Further, I apologize for a typographical error (otherwise known as a "typo") in my code...actually, what I should have written was not

cout << "main: b + " << b << endl;
  cout << "main: z + " << z << endl;

but rather:

cout << "main: b = " << b << endl;
  cout << "main: z = " << z << endl;

It didn't seem to get in the way of the understanding I was seeking on function scope, so I didn't say anything about it after I noticed it...until now.

As to your different outcome... I'll ponder that a bit. As soon as I get my compilers back up and running, I'll give it my own test.
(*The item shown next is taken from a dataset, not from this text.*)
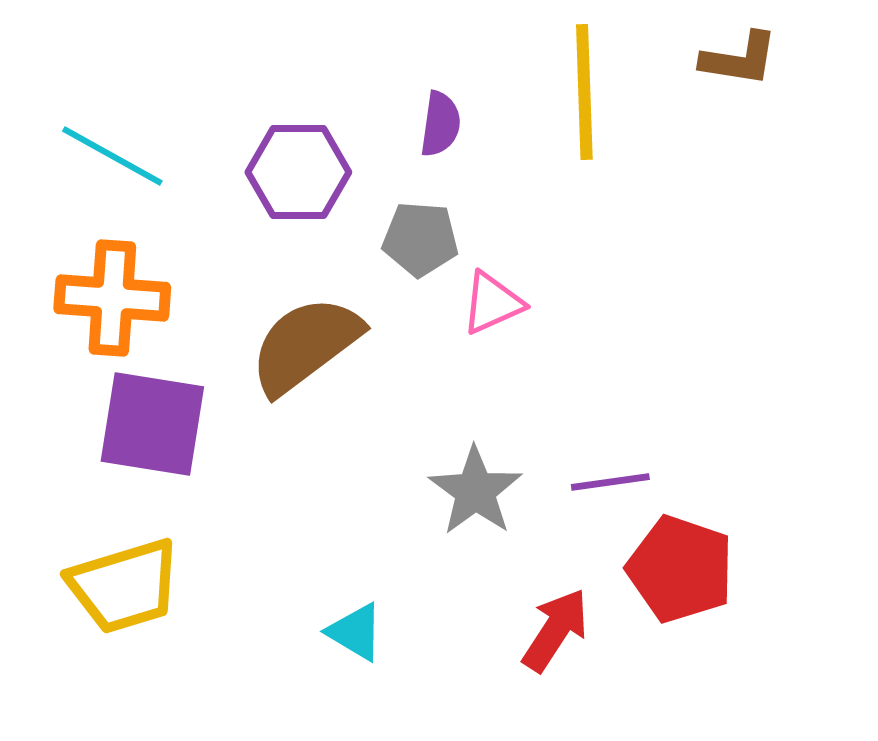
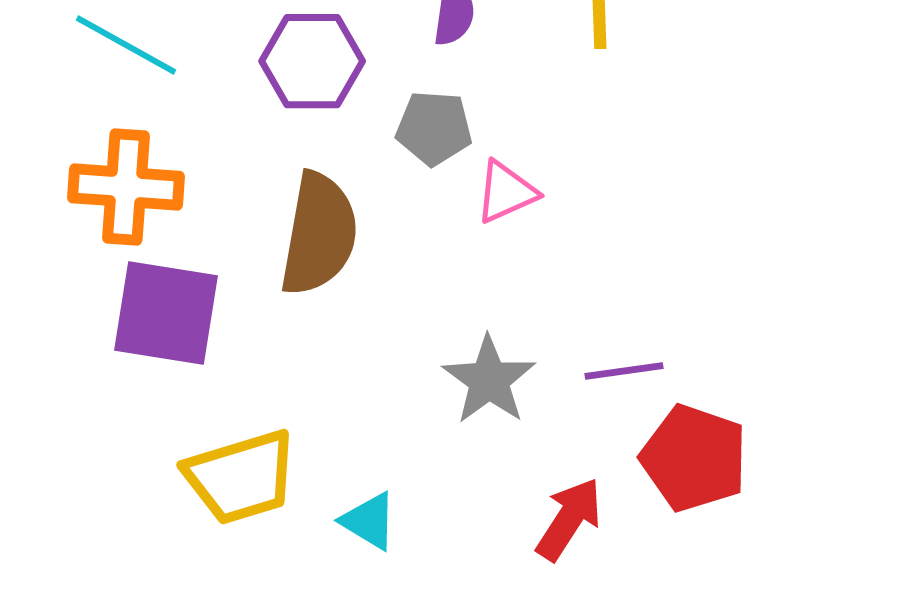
brown semicircle: (305, 345) -> (319, 234), turned 137
yellow trapezoid: (124, 586) -> (241, 477), moved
Thank you very much for your genuine and helpful interest. I can see I'm in good company. It spurs me on to do my best.

[LLXX]

LLXX has explained it very well.

May i just add, the current program has an output of

beezer: b 3

beezer: z 21

main: b + 3

main: z + 18

Is the "bug" supposed to be in it or what???

Actually, in main() b should have a value of 9... you do see b=9 ?

The b in beezer() is local to it, doing anything with that does not affect the one in main().

[Brookston]

Hi again.

Thanks for taking a moment to help keep things on course.

[phkninja]

See even i make mistakes. LLXX is right

should be (with your adjusted code)

beezer: b 3

beezer: z 21

main: b = 9

main: z = 18

The question i was asking was it supposed to do that

Passing b in beezer(b,z) has no use, b is overwritten by b=3 in the next line of code.